The November 2020 election led to a major turnover on the Pinal County Board of Supervisors, with all five seats on the ballot and three of them changing hands.
The board expanded from three to five members in 2014, so this is the first time the expanded lineup has seen this much change. It’s also the first time all 11 of the County’s elected officials have been Republicans, between the five supervisors and six other offices including sheriff, recorder and County attorney.
Most of the winners, including the three new supervisors, were sworn into office Dec. 21.
Supervisor Kevin Cavanaugh
Cavanaugh, a Coolidge resident, represents District 1, which includes Coolidge, Florence, Superior, Kearney and Mammoth. He defeated former Supervisor Pete Rios, a Democrat, in the general election.
He is a former law enforcement official who worked briefly for the Pinal County Sheriff’s office. He has pursued several other political offices including Pinal sheriff and the special congressional race to replace former Rep. Trent Franks, but this is his first time serving in elected office.
Cavanaugh said his priorities include “intensive customer service” for the geographically largest district, covering the central Pinal cities plus the Copper Corridor along the eastern edge.
“Understanding the issues faced by the diverse group of residents will be accomplished through pro-active outreach,” he said. “We will maintain the current offices in Florence, Mammoth and Coolidge and work to expand available staff hours.”
He added that he wants to fix neglected maintenance issues and grow new businesses in the area: “I have helped start many businesses, and I will work with our Economic Development Office to bring businesses into Pinal County District 1 and work toward establishing small-business incubation to help people in the County start their own businesses.”
Supervisor Jeff McClure
McClure of Saddlebrooke ran for the District 4 seat after former Supervisor Anthony Smith of Maricopa announced his retirement. His district includes Maricopa, Ak-Chin Indian Community, Arizona City, Saddlebrooke and Oracle.
He was a member of the Oracle Elementary School District governing board from 2012 to 2020, after a career in manufacturing wall coverings and pneumatic “money tubes” for large retailers and “ice tubes” for restaurants and casinos.
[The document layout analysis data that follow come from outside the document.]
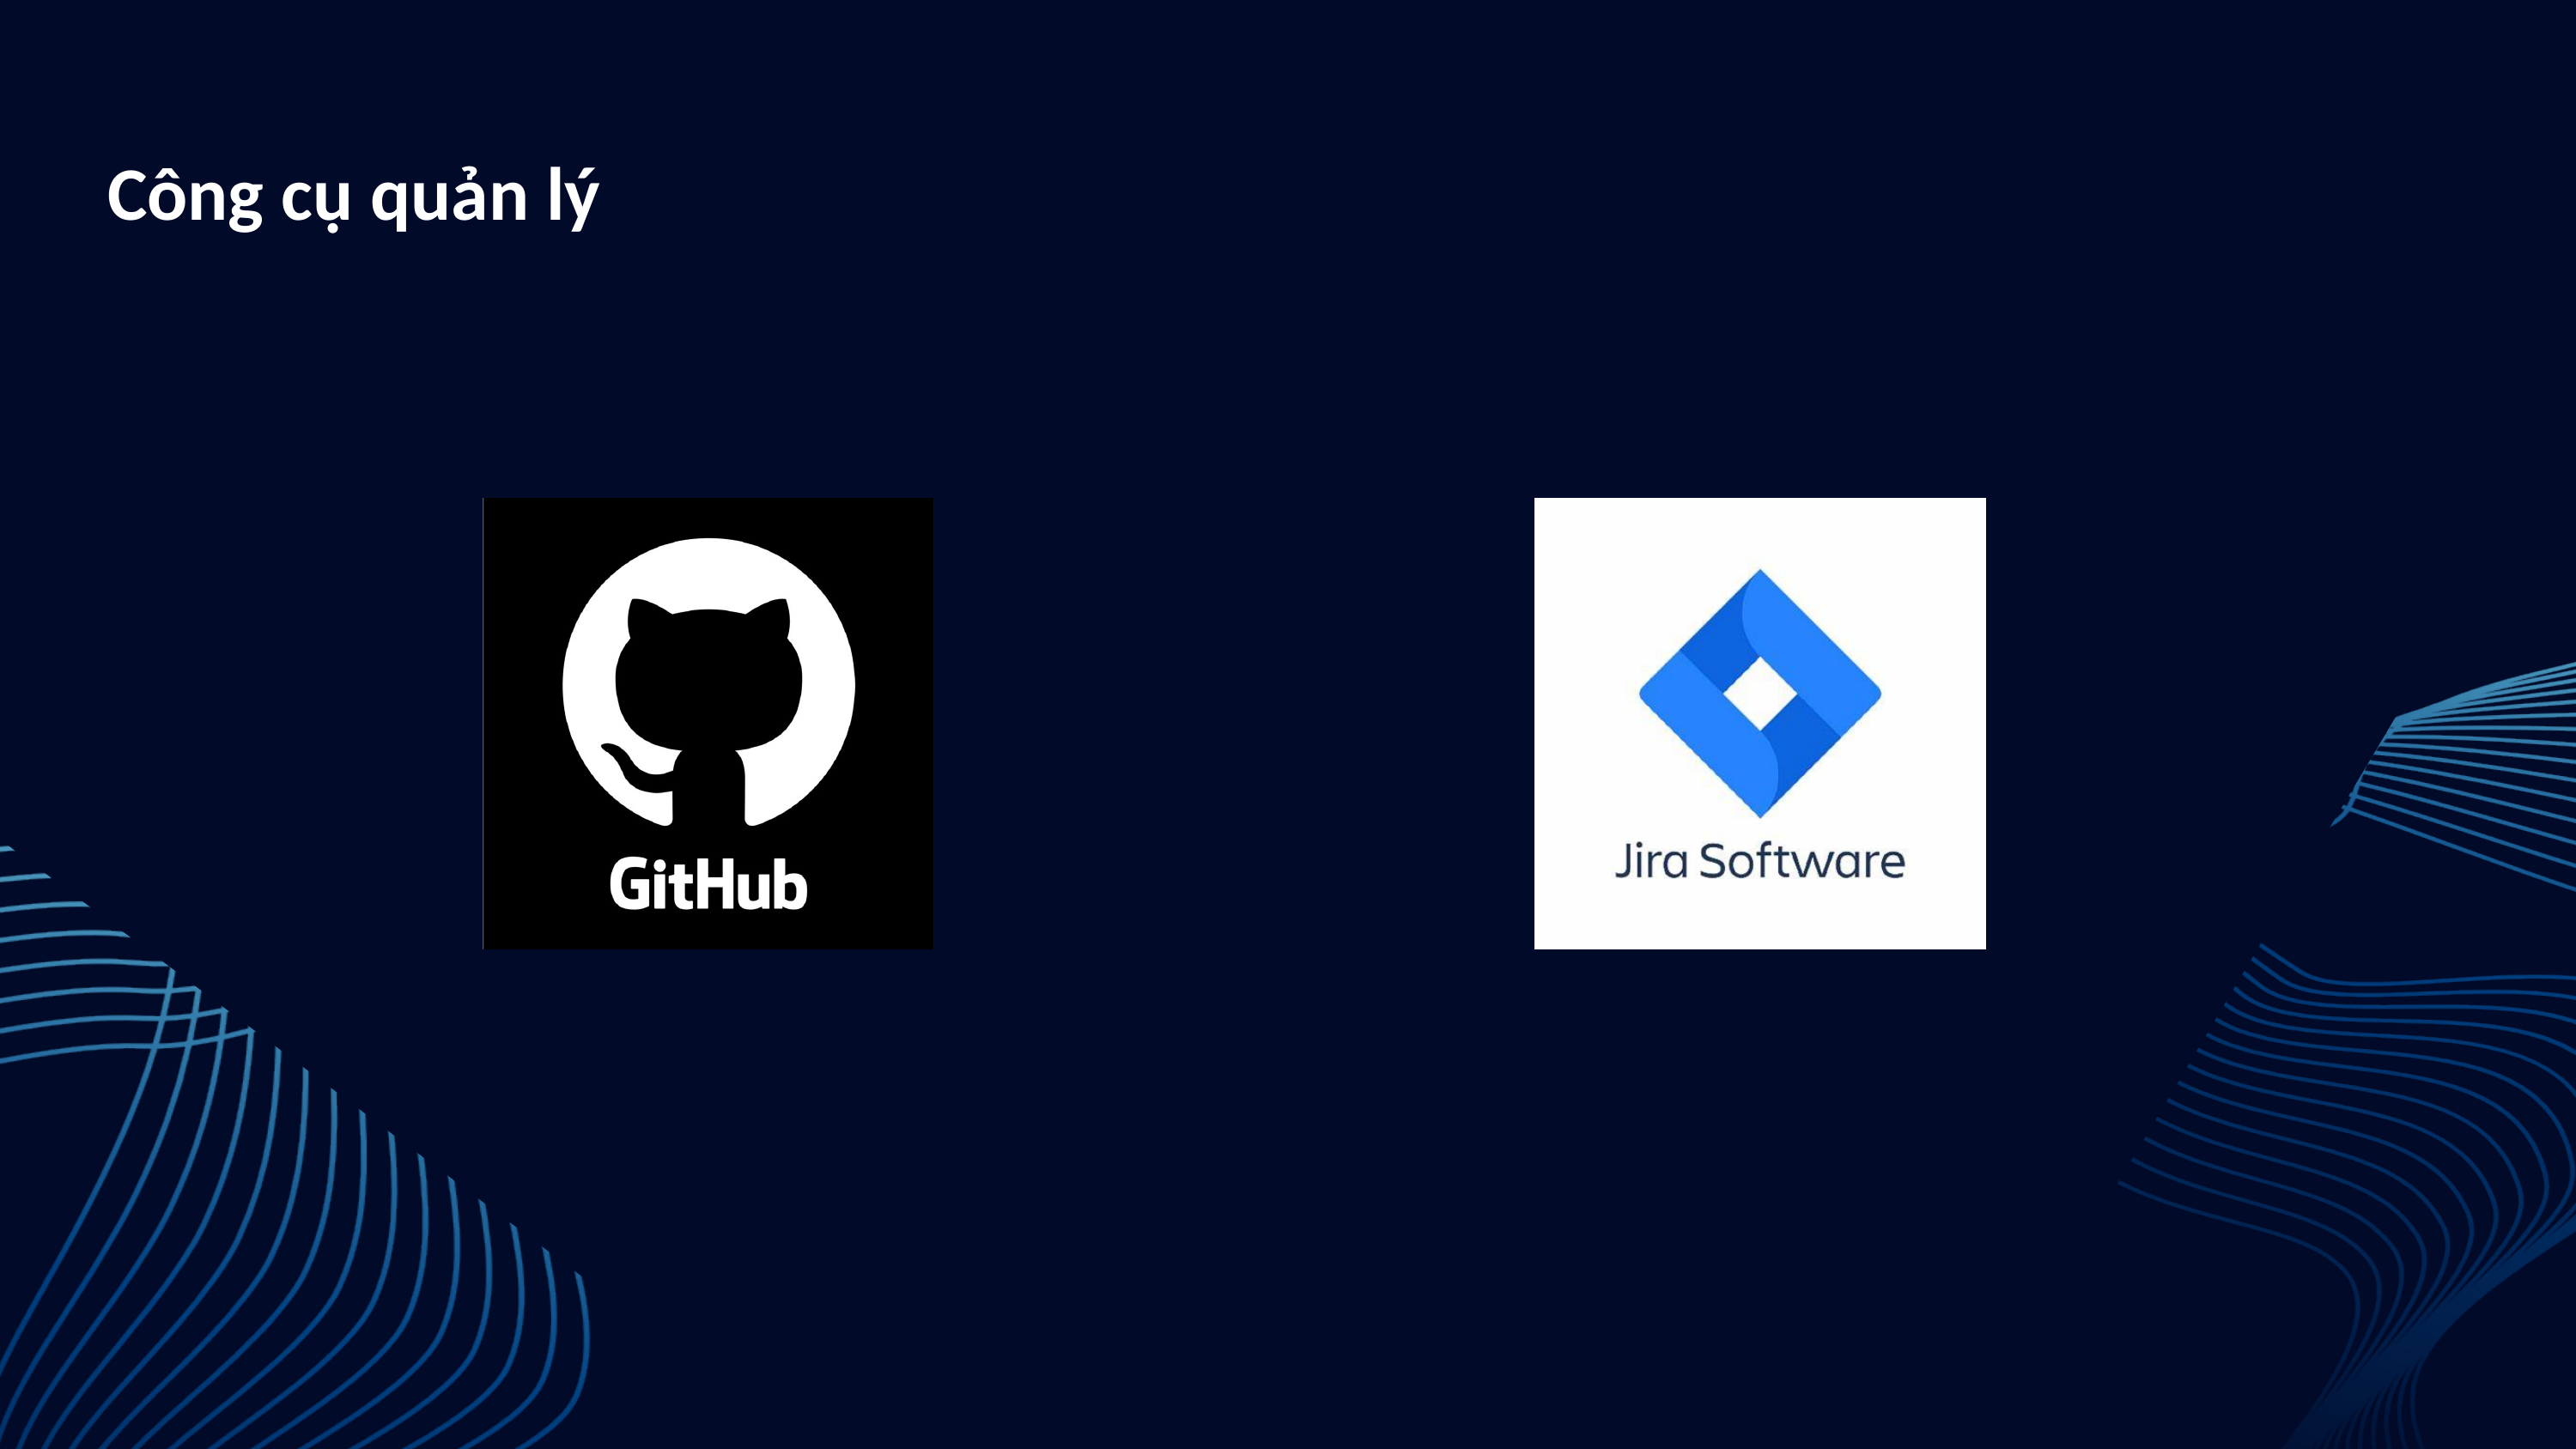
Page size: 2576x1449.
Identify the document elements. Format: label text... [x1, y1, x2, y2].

picture [1534, 498, 1986, 949]
picture [483, 498, 934, 949]
text_box Công cụ quản lý [107, 144, 1251, 236]
text_box [1971, 564, 2576, 1449]
text_box [0, 839, 646, 1449]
McClure said he is excited about the economic opportunities available for Pinal County and the Board of Supervisors will play a crucial role in making sure it continues in a sustainable manner.
“The inter-dependency between transportation, water, housing and education has the power to both limit and launch economic growth,” he said. “This is a critical time to be involved in shaping the future of Pinal County and ensuring it is done in a thoughtful way that benefits all residents.”
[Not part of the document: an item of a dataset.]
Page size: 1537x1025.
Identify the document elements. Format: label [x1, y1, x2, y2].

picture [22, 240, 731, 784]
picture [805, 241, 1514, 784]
He also wants the County to approach the budgeting process by having budget analysts work with department directors throughout the process to help determine which expenditures are necessary.
Supervisor Jeff Serdy
Serdy won the District 5 supervisor position after defeating incumbent Todd House in the Republican primary.
The district includes Apache Junction, Gold Canyon and Queen Valley.
He served as mayor of the City of Apache Junction for four years until 2020 and was on the City Council for nine years before then. He is the owner of AJI Sporting Goods, a high-volume gun store in Apache Junction. “I’m a busy person. If I’m not busy I make myself busy,” he said.
He said bolstering business growth in his area is his main priority in office. “I’d like to get more going here economically, through more tourism. There’s been a lot of growth in Maricopa and Casa Grande, I feel like we’ve been left behind a little bit,” he said.
Addressing infrastructure needs in northern Pinal County, including District 2, which covers San Tan Valley, is also high on his list.
“For all of the communities to the east of Apache Junction: Gold Canyon, Peralta, they only have access from one road, and that’s the 60. If there’s an emergency you can’t get through, or traffic for the Renaissance Festival backs all the way up to Mesa. I’d really like to be able to punch another road through there,” he said.